Repairs and maintenance are the biggest expenses for landlords, according to a new interactive buy to let business tool.
The average cost of running a buy to let adds up to £3,632 a year before tax – a third of the rent collected from tenants.
Just over £1,000 is spent on maintenance – with letting agent fees (£870); voids (£652) and leasehold service charges (£312) the other largest drains on profits.
Other costs, such as insurance, utility bills, accountants, ground rent and licensing account for the remaining £770 of expenses.
The figures come from research by building society Kent Reliance, which breaks down the costs by region and local authority online.
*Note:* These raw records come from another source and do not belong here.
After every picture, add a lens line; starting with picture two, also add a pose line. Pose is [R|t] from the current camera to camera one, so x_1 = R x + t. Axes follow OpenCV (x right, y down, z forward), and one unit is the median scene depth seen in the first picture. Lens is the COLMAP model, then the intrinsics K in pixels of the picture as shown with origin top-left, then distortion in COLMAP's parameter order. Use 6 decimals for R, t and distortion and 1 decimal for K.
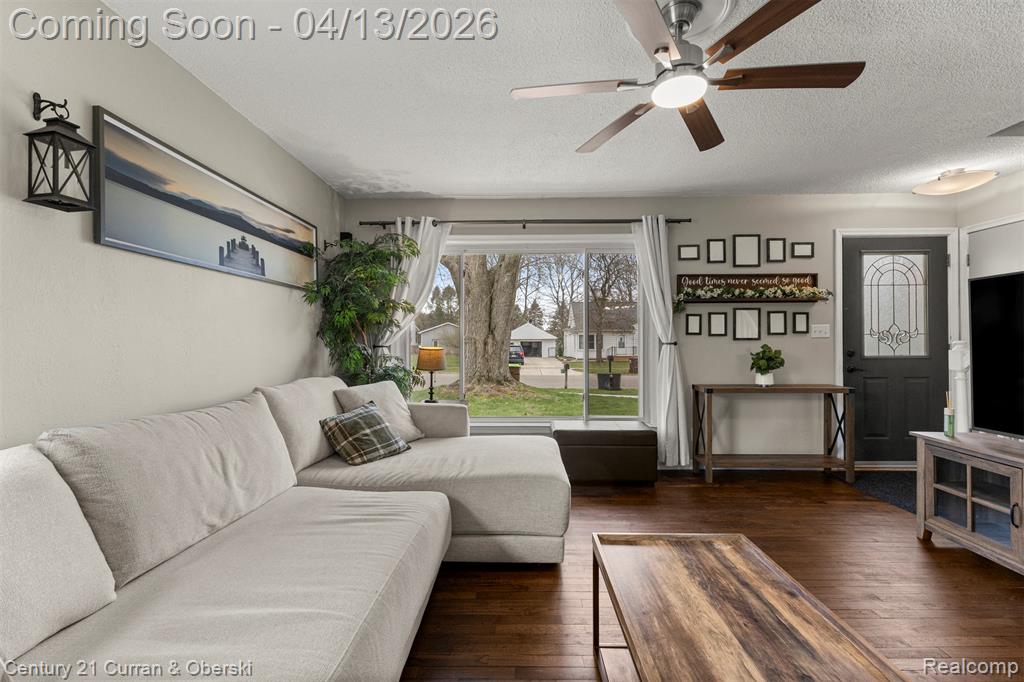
lens RADIAL K [[437.9, 0, 512.0], [0, 437.9, 341.0], [0, 0, 1]] dist [0.003066, 0.000091]
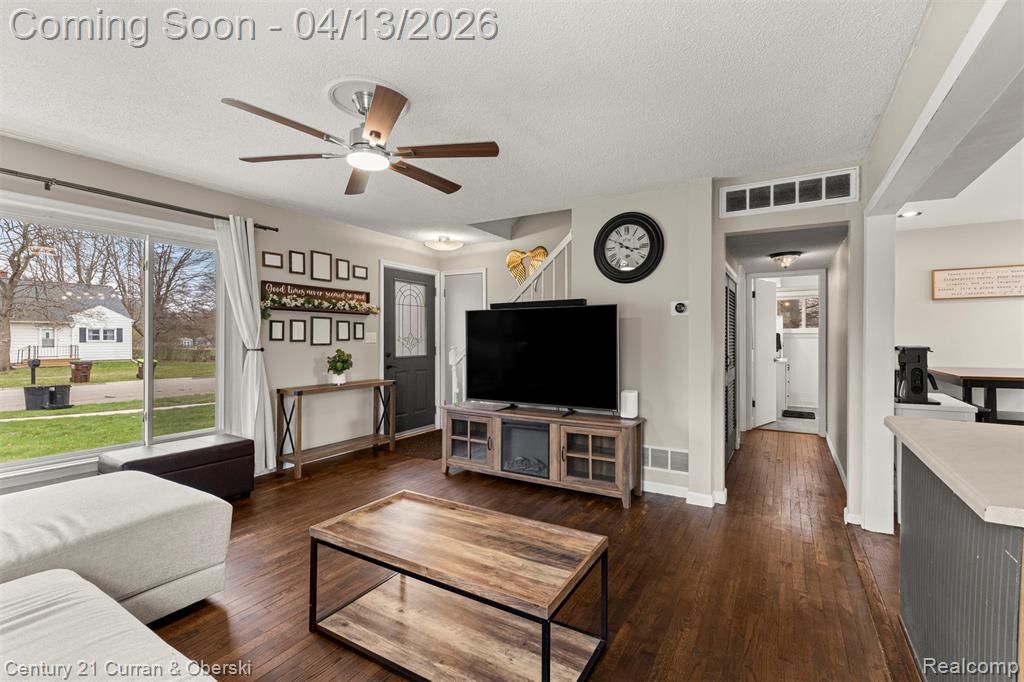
lens RADIAL K [[456.5, 0, 513.9], [0, 456.5, 337.7], [0, 0, 1]] dist [0.004384, -0.000175]
pose [[0.494003, 0.005205, 0.869444, -0.249126], [-0.004781, 0.999983, -0.003270, -0.020638], [-0.869447, -0.002541, 0.494020, -0.016095]]
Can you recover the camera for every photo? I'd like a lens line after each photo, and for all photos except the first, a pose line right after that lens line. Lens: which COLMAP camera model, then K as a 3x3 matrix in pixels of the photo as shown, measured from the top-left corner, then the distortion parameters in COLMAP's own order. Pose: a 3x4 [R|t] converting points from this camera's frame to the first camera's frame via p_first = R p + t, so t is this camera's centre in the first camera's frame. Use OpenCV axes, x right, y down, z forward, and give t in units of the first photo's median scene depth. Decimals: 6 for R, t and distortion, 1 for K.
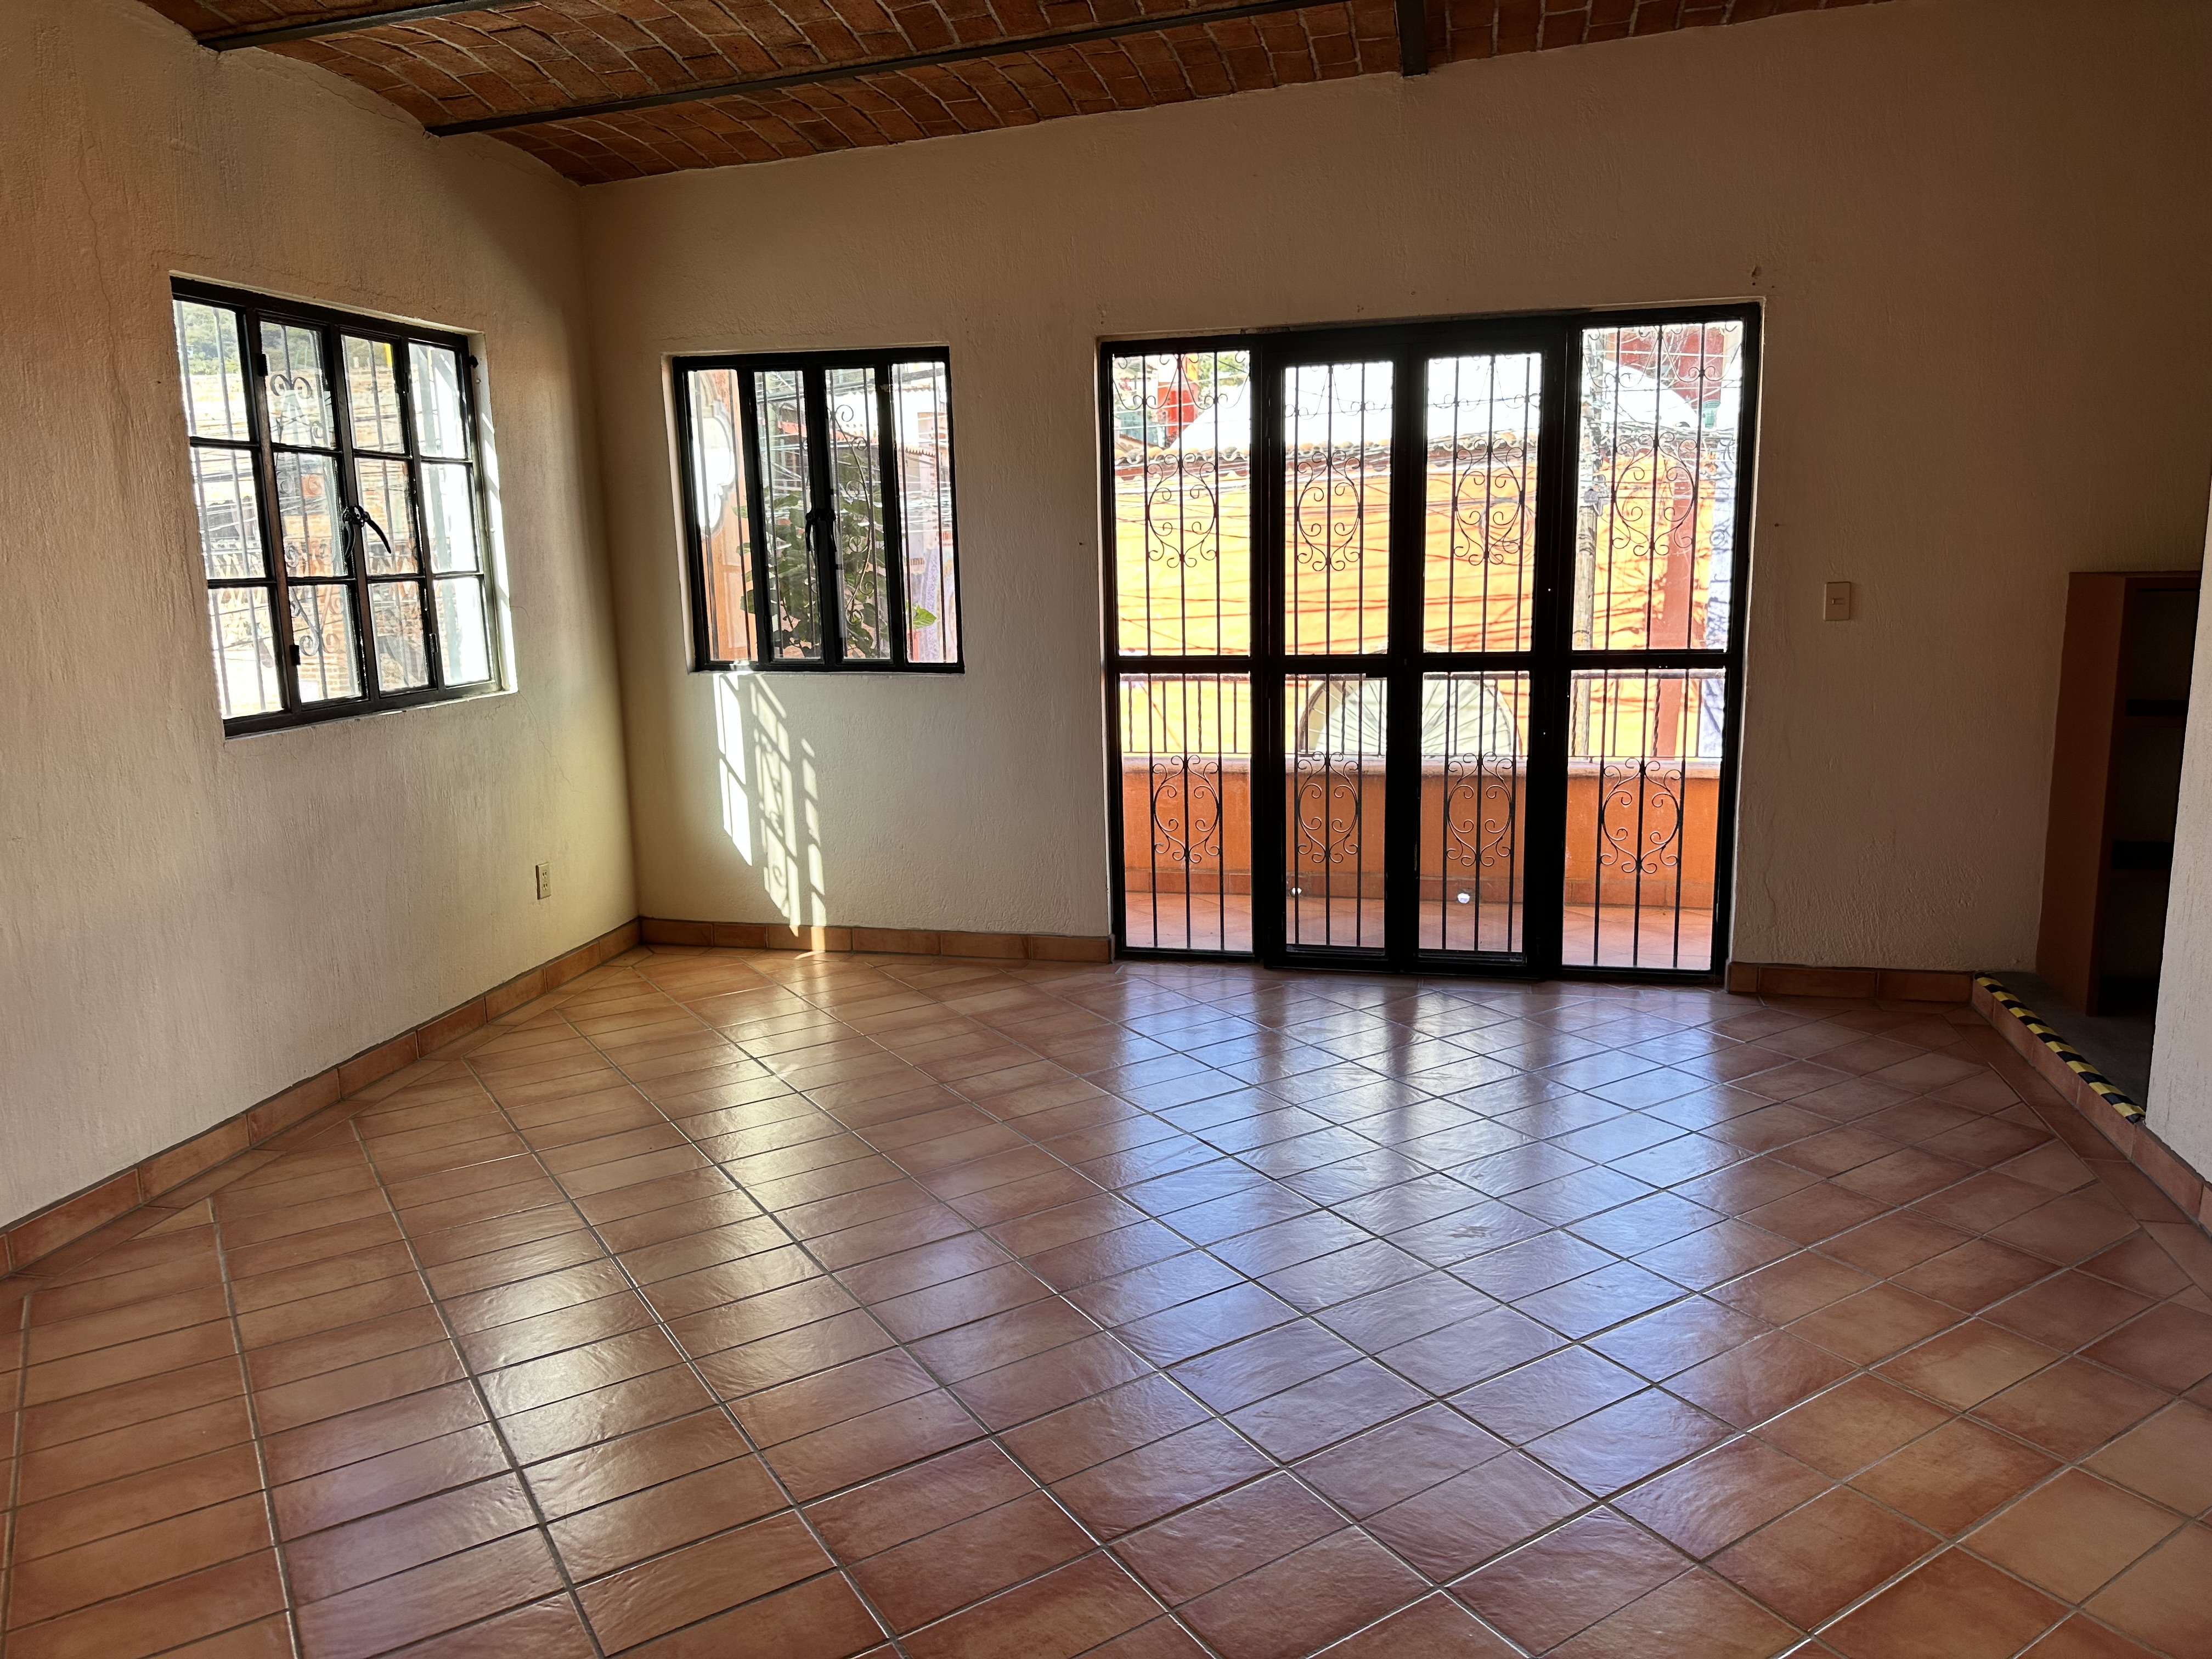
lens RADIAL K [[1548.2, 0, 1111.6], [0, 1548.2, 831.6], [0, 0, 1]] dist [0.010043, -0.001223]
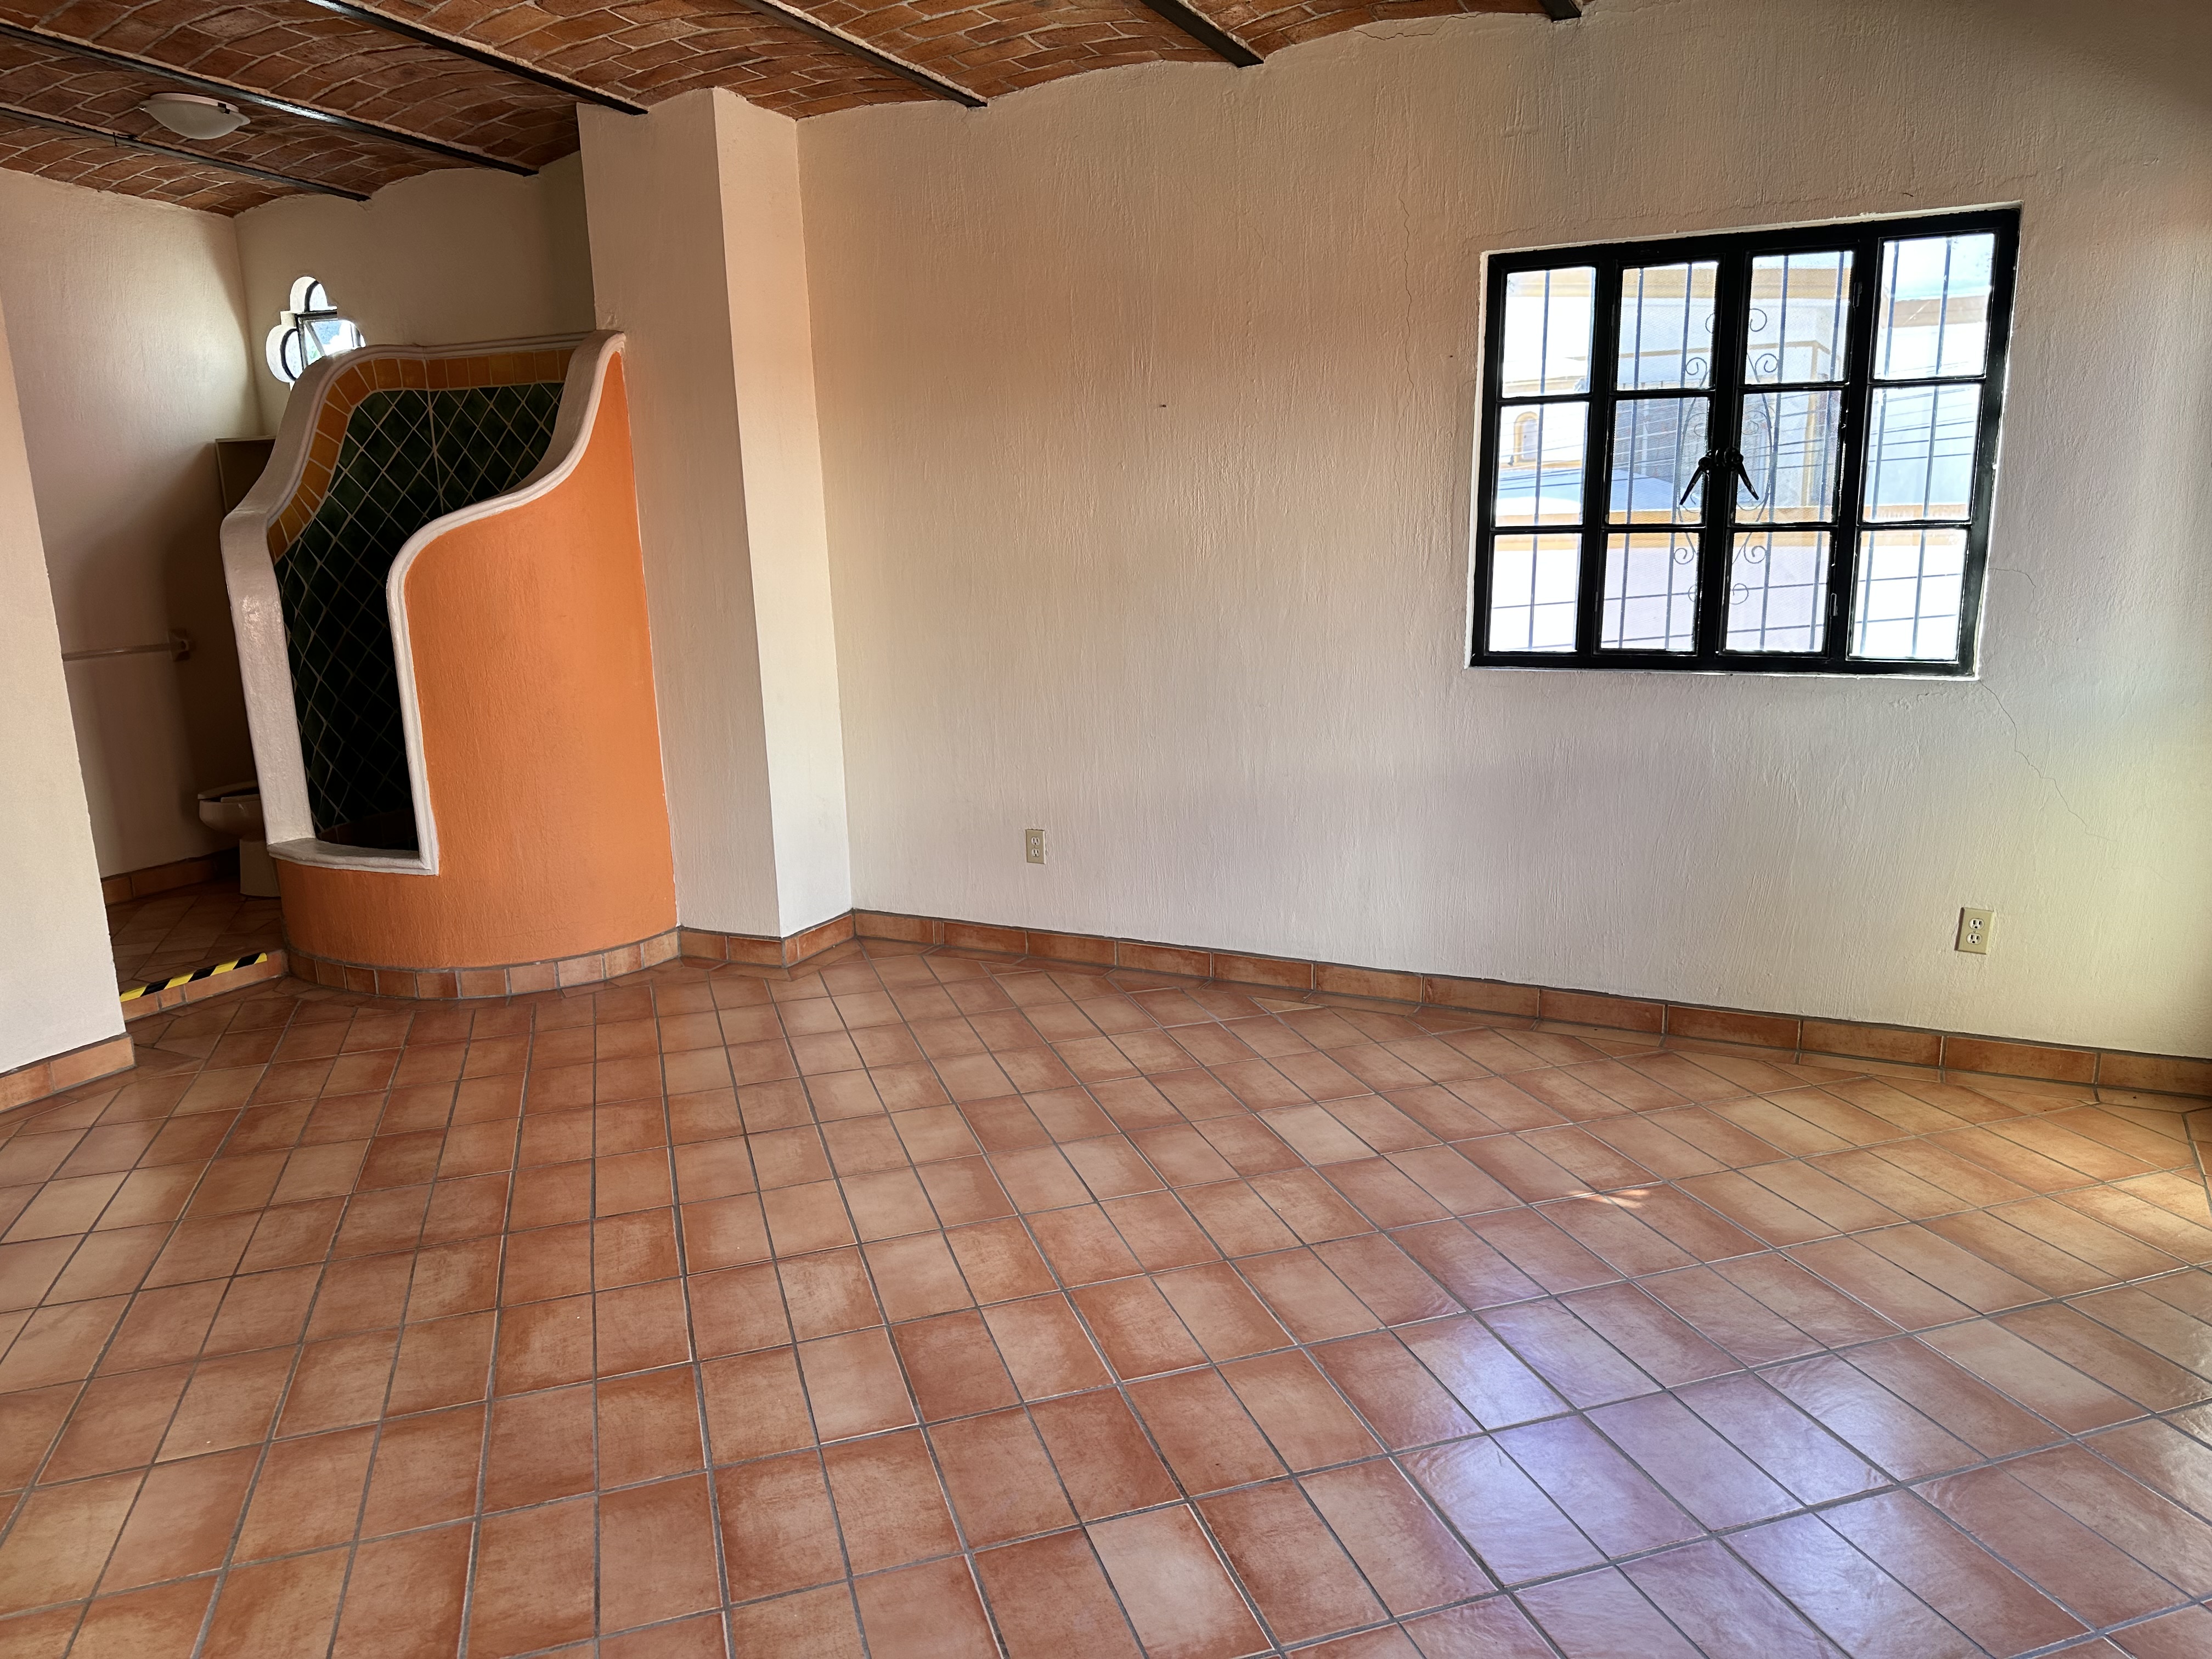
lens RADIAL K [[1548.2, 0, 1109.6], [0, 1548.2, 834.2], [0, 0, 1]] dist [0.010043, -0.001223]
pose [[-0.257568, 0.223573, -0.940039, 0.568655], [-0.153184, 0.951113, 0.268178, -0.194145], [0.954041, 0.213073, -0.210728, 0.947747]]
The list does not cover mortgage interest, which bites further into profits.
Tax relief for loans is phasing out for landlords paying income tax at the rate of 40% or more over the next two years, while profit calculations have changed that many fear will increase the tax burden for many.
“As the new tax changes take hold, it is all the more vital that current and prospective landlords understand running and set up costs, and how these have changed, and indeed, where they may be able to trim overheads to protect their margins,” says the report The Finance of Investing, issued alongside the web tool.
The report suggests that Britain’s 5.2 million private rented homes generate around £10.1 billion in mortgage interest each year.
The tax change capping mortgage relief is expected to divert about £970 million a year from buy to let profits into Treasury coffers.
He main impact could be on the £5.5 billion paid each year to tradesmen, letting agents, accountants and other service providers as landlords look to trim costs.
“Punitive tax rises risk undermining the contribution they make to the wider economy, should it stymie growth in the private rented sector, or landlords’ ability to invest in their properties, and support secondary industries,” adds the report.